Continuity/differentiability of parametrized pullback of forms Let $M^n$ be a differentiable manifold and $\omega$ be a $k$-form on $M$. Suppose we have a continuous (differentiable) function $F: M \times M \rightarrow M$, which we represent as a family of functions $(f_m)_{m \in M}$.
I am trying to see that the function $G: M \times M \rightarrow \Lambda^k(T^* M)$, $G(m, p) = (f_m^* \omega)_p$ is continuous (differentiable if $F$ also is).
While this seems intuitively obvious, I can't see a way to rigorously show this. Using trivializations of $\Lambda^k(T^* M)$ as $U \times \mathbb{R}^{\begin{pmatrix} n \\ k \end{pmatrix}}$ with $U$ open in $M$ seems absolutely hopeless, I cannot see a way to say something about $G^{-1}(U \times V)$ with $U \times V$ a basis set.
Although I framed this in a general context, my motivation for this comes from the case when $M$ is a Lie group and $F$ is the multiplication function.
As a side curiosity, what is the relationship between the continuity of the $G$ defined above and the map $m \in M \mapsto f_m^* \omega \in \Omega^k(M)$ with say the compact-open topology on $\Omega^k(M)$?
 A: I'll do the case where $M$ is a smooth manifold. Let $f:M\times M\to M$ be a smooth map. For each $p\in M$ let $f_p:M\to M$ be the smooth map given by $f_p(q)=f(p,q)$. For a differential $k$-form $\omega$ on $M$, let $g:M\times M\to\Lambda^kT^*M$ be the map given by $g(p,q)=(f_p^*\omega)_q$.
Let $V$ be a smooth vector field on $M$, then $h(p,q)=V_p(f_q)$ is smooth. We can see this by choosing local coordinates $x_i$ and a chart $\varphi$. Then $$h(p,q)=v_i(p)\left.\frac{\partial}{\partial x_i}\right\rvert_{p}(f_q)=v_i(p)\left.\frac{\partial}{\partial x_i}\right\rvert_{\varphi(p)}(f_q\circ \varphi^{-1})$$ which is obviously smooth.

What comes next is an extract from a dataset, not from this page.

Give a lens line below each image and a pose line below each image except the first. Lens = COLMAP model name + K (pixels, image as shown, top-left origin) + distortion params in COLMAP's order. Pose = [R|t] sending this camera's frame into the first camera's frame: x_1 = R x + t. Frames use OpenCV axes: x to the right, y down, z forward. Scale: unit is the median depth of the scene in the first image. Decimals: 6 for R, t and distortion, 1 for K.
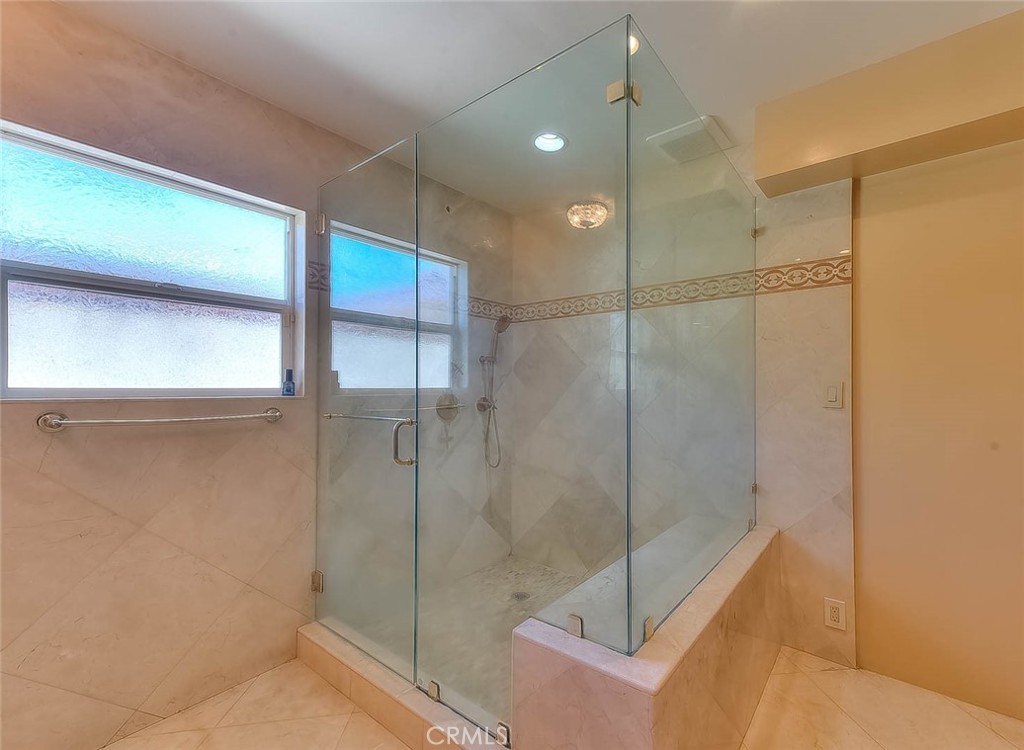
lens RADIAL K [[397.7, 0, 512.5], [0, 397.7, 391.2], [0, 0, 1]] dist [0.000018, -0.000120]
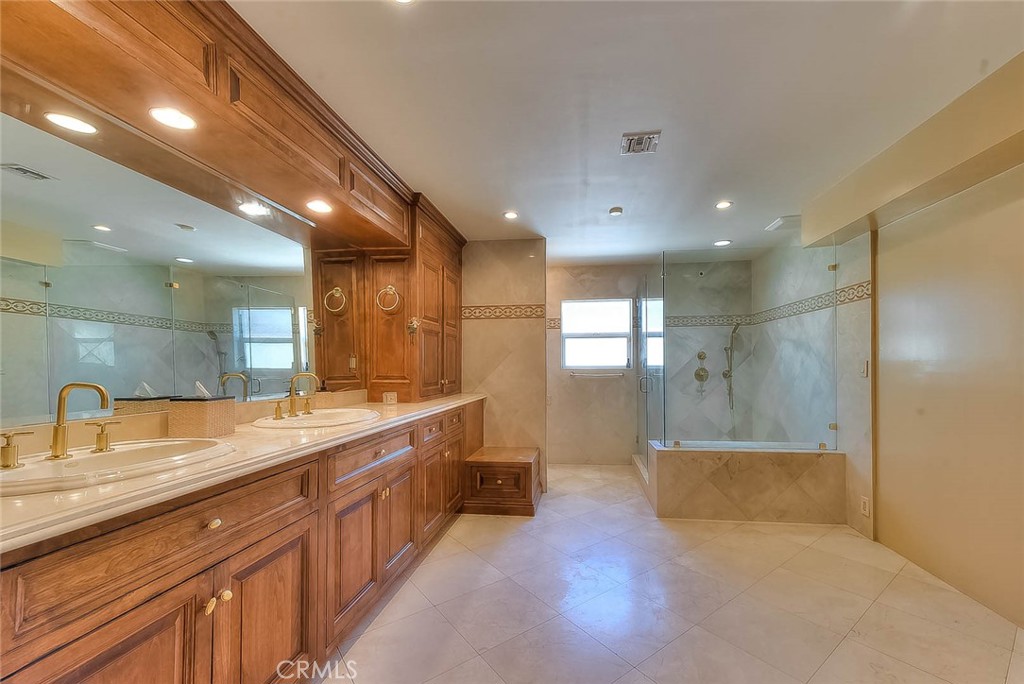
lens RADIAL K [[411.9, 0, 540.2], [0, 411.9, 371.4], [0, 0, 1]] dist [0.000871, -0.000046]
pose [[0.502968, 0.005757, -0.864286, 1.509490], [0.010088, 0.999871, 0.012531, -0.011813], [0.864246, -0.015022, 0.502845, -0.902878]]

Now let $u:M\times M\to \mathbb{R}$ be a smooth map. Then $h(p,q)=(du_p)_q$ is smooth. We can see this by letting $V$ be an arbitrary vector field on $M$. Then $(p,q)\mapsto h(p,q)(V_q)=(du_p)_q(V_q)=V_q(u_p)$ is smooth by the reasoning above. It follows that $h$ is smooth.

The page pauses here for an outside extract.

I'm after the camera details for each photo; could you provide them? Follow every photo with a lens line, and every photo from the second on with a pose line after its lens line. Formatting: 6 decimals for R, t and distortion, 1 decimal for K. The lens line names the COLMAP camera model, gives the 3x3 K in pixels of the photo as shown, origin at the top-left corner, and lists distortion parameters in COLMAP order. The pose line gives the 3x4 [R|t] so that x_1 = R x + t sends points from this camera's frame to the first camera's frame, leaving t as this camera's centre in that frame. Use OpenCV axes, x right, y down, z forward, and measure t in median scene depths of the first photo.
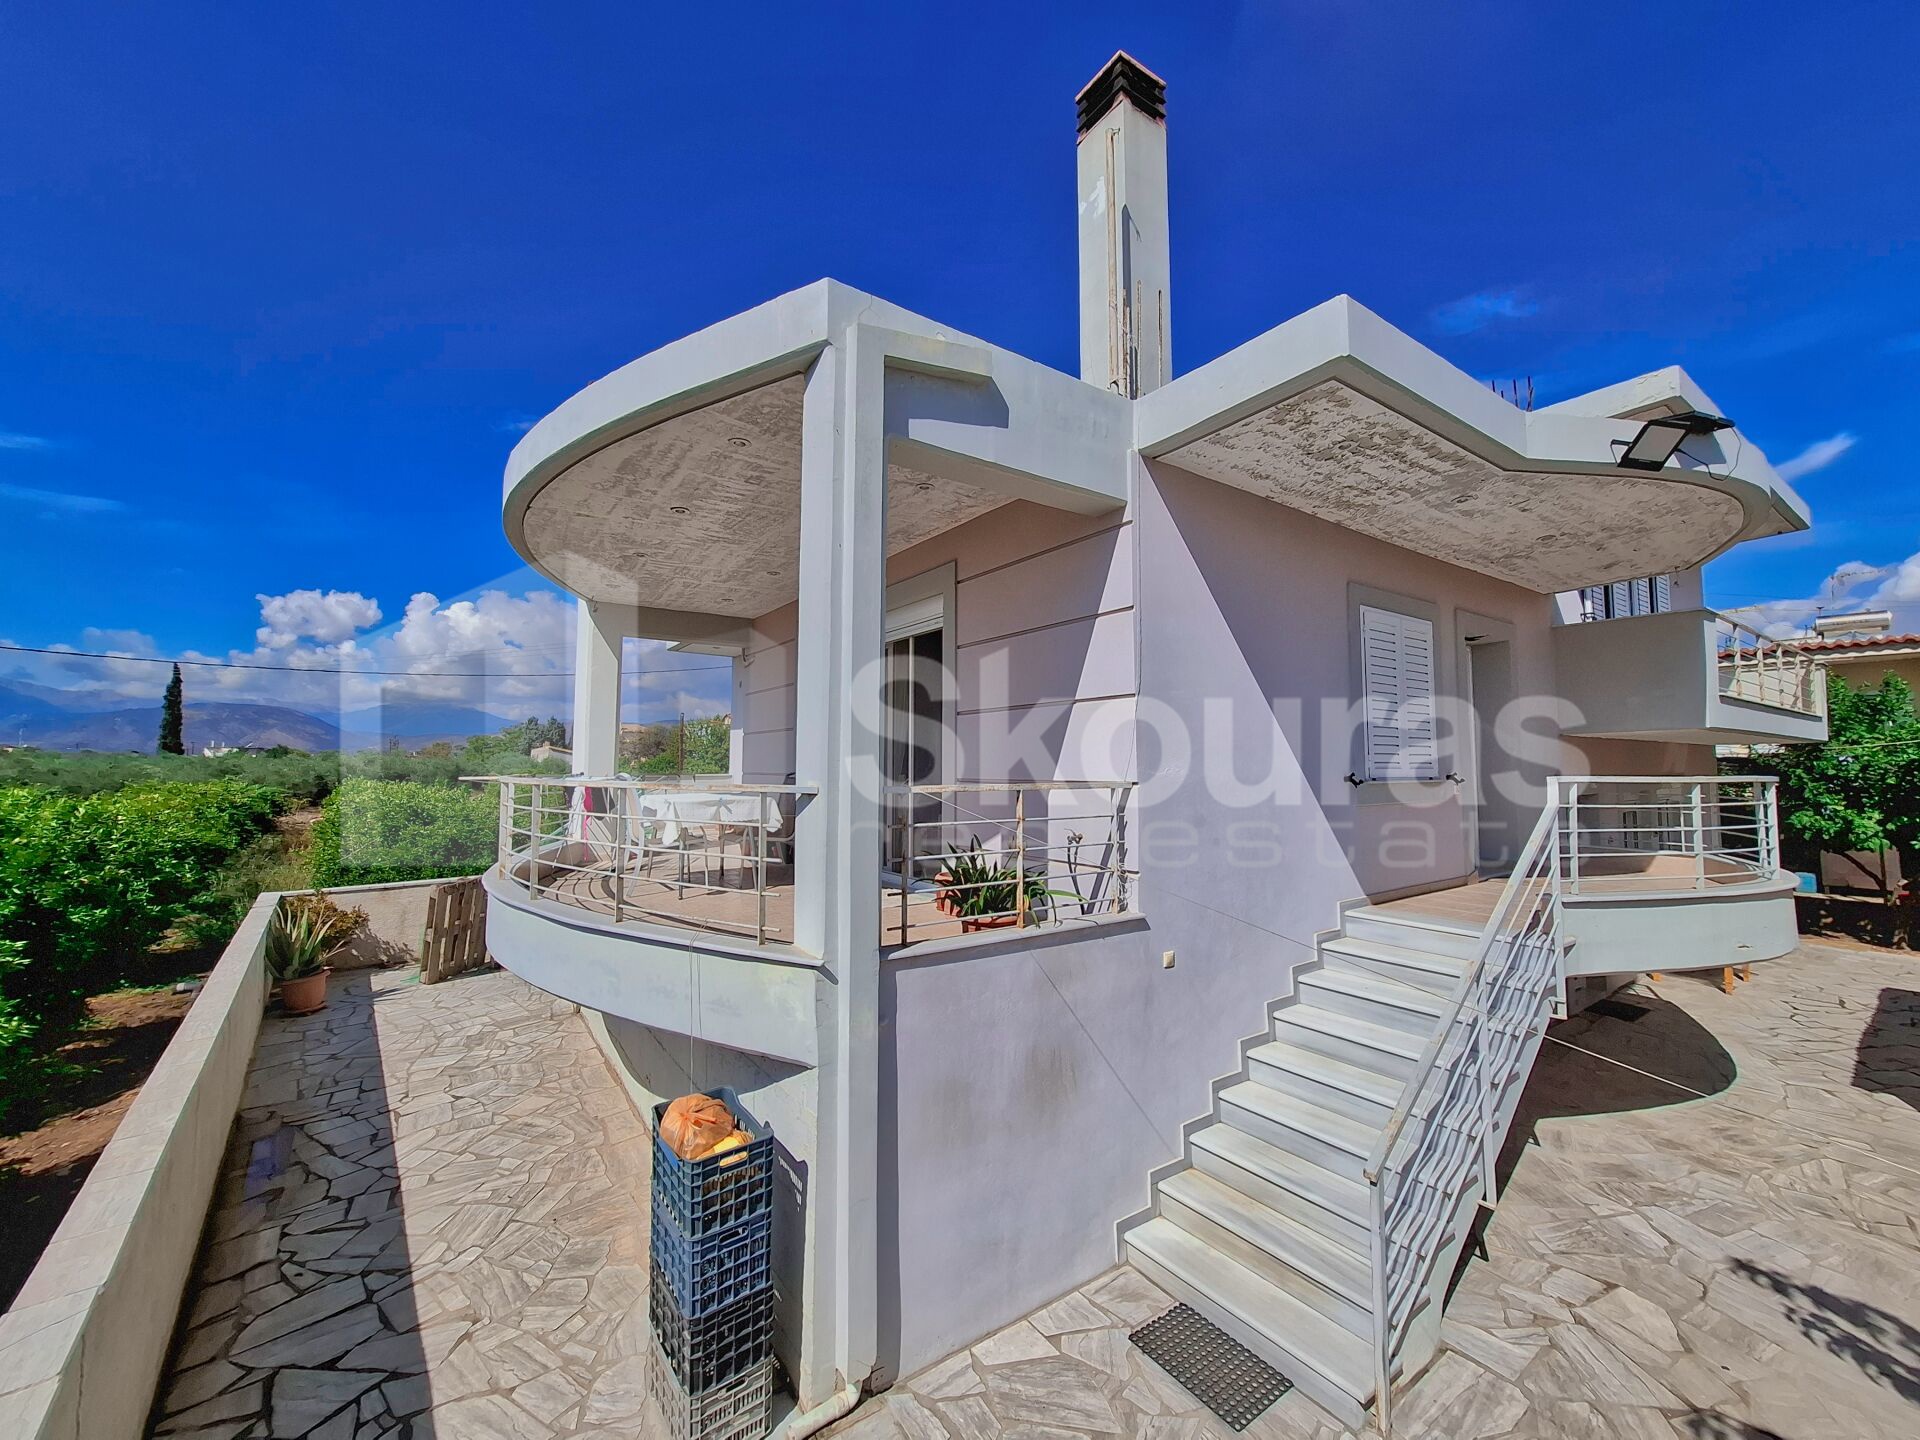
lens RADIAL K [[759.5, 0, 959.5], [0, 759.5, 714.2], [0, 0, 1]] dist [-0.002882, 0.000328]
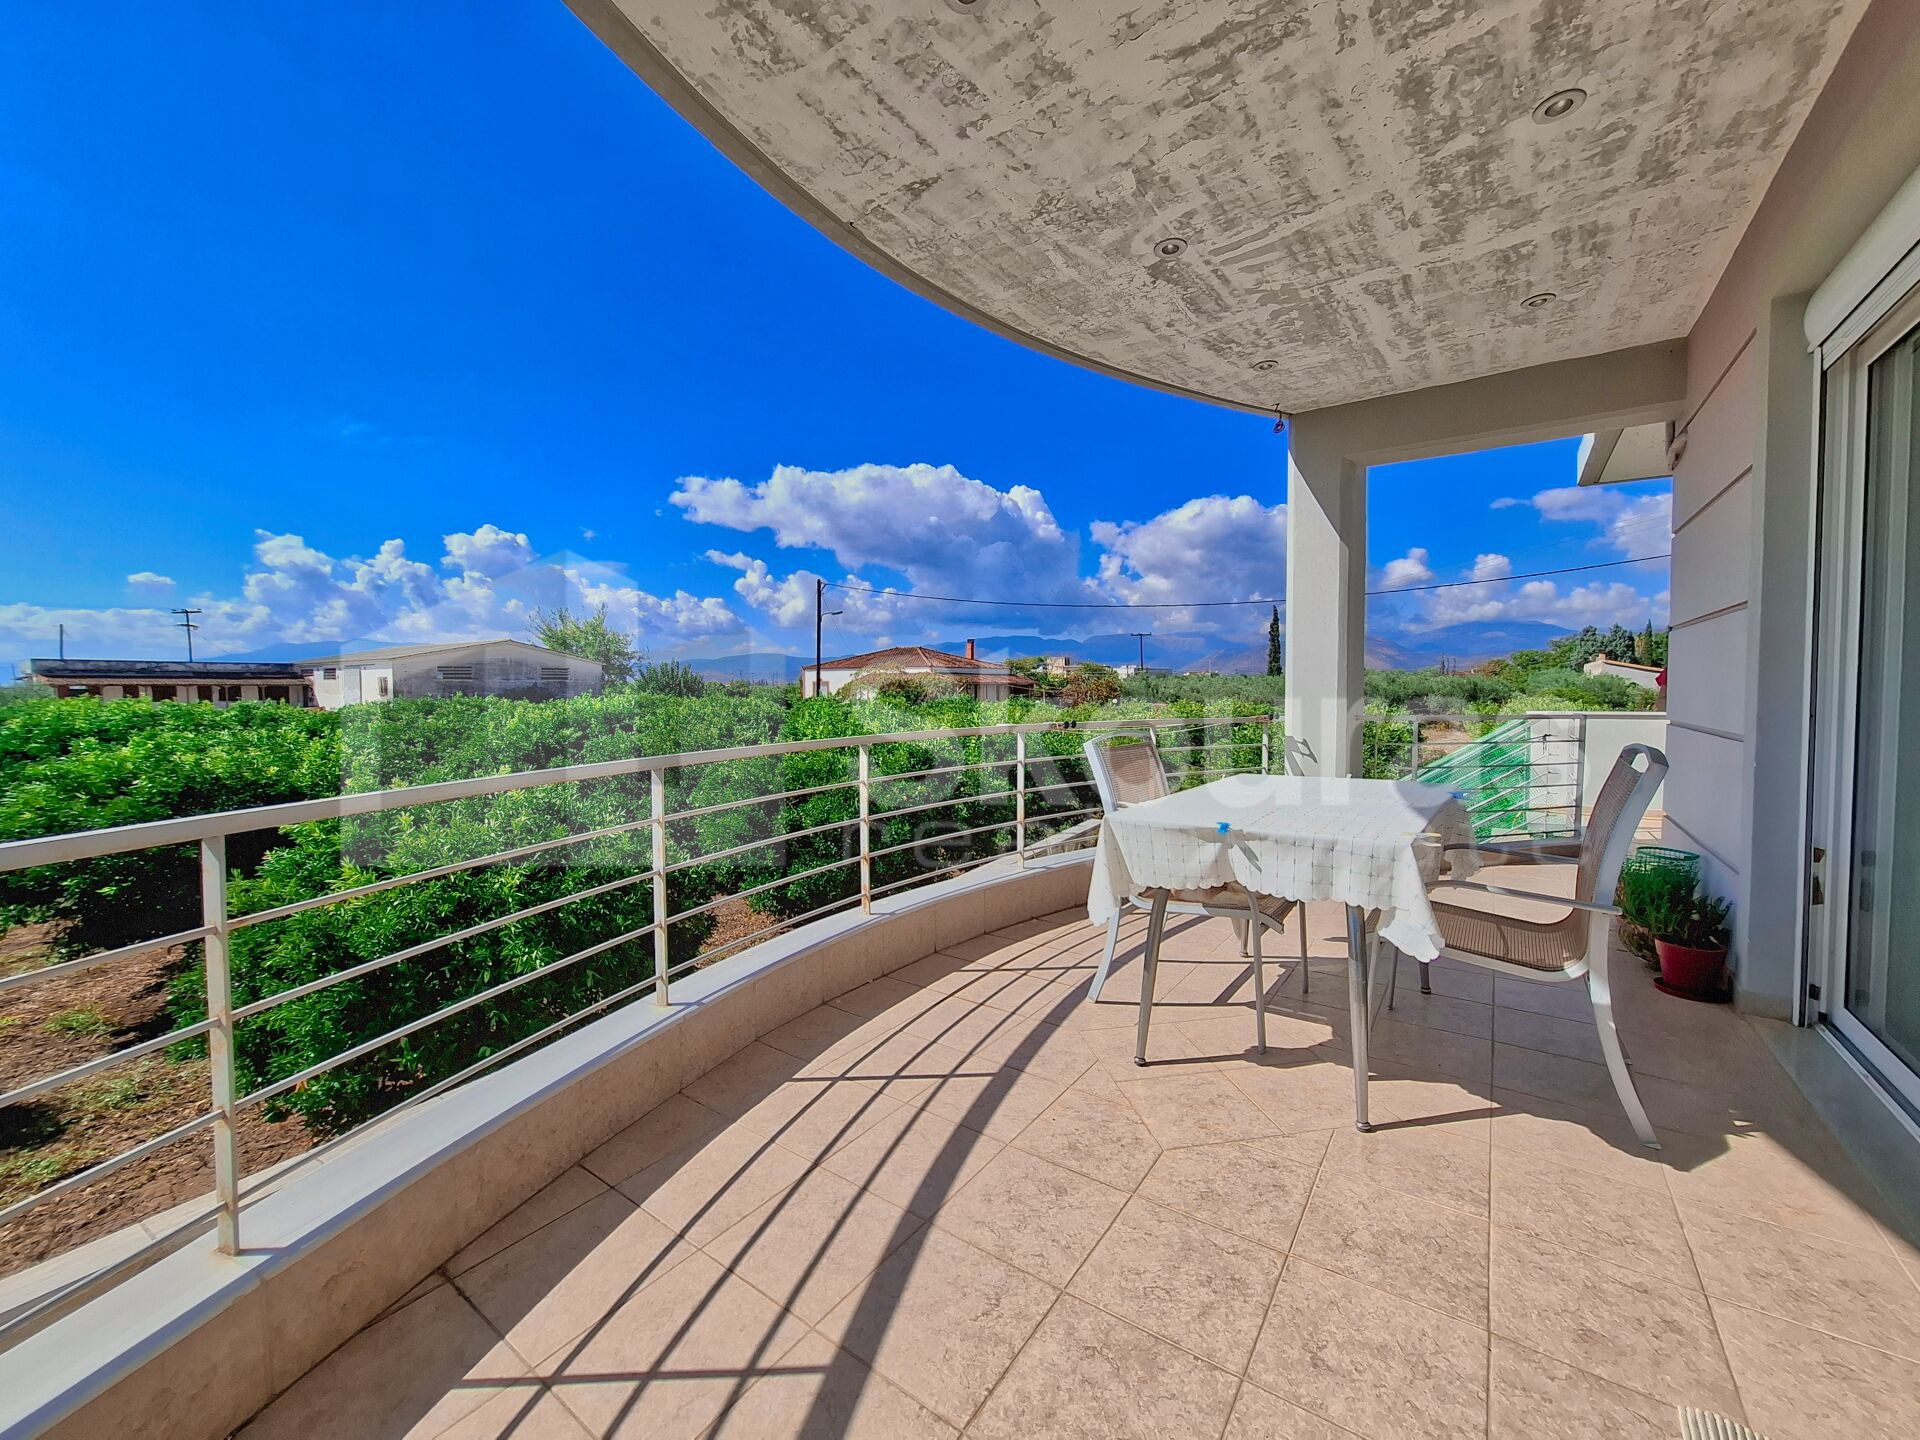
lens RADIAL K [[759.5, 0, 959.5], [0, 759.5, 714.2], [0, 0, 1]] dist [-0.002882, 0.000328]
pose [[0.338336, 0.033633, -0.940424, -0.040057], [0.069264, 0.995760, 0.060531, 0.039007], [0.938473, -0.085618, 0.334572, 0.934522]]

Let $u$ be as above, and let $\omega=du_p$, then $g$ is smooth. Again this follows from $g(p,q)(v)=(f_p^*\omega)_q(v)=(f_p^*du_p)_q(v)=(f_p^*du_p)_q(v)=du_p((df_p)_q(v))=d(u_p\circ f_p)_q(v)$. Which shows that $g(p,q)=d(u_p\circ f_p)_q$. Letting $u'(p,q)=u_p(f_p(q))$ in the above paragraph gives that $g$ is smooth for this $\omega$.
Now the statement follows for general $\omega$ by choosing local coordinates $x_i$ and linearity. So that $g(p,q)=(f_p^*\omega)_q=(f_p^*udx_{i_1}\wedge...\wedge dx_{i_k})_q=u\circ f_p(q)(f_p^*dx_{i_1})_q\wedge ...\wedge (f_p^*dx_{i_k})_q$.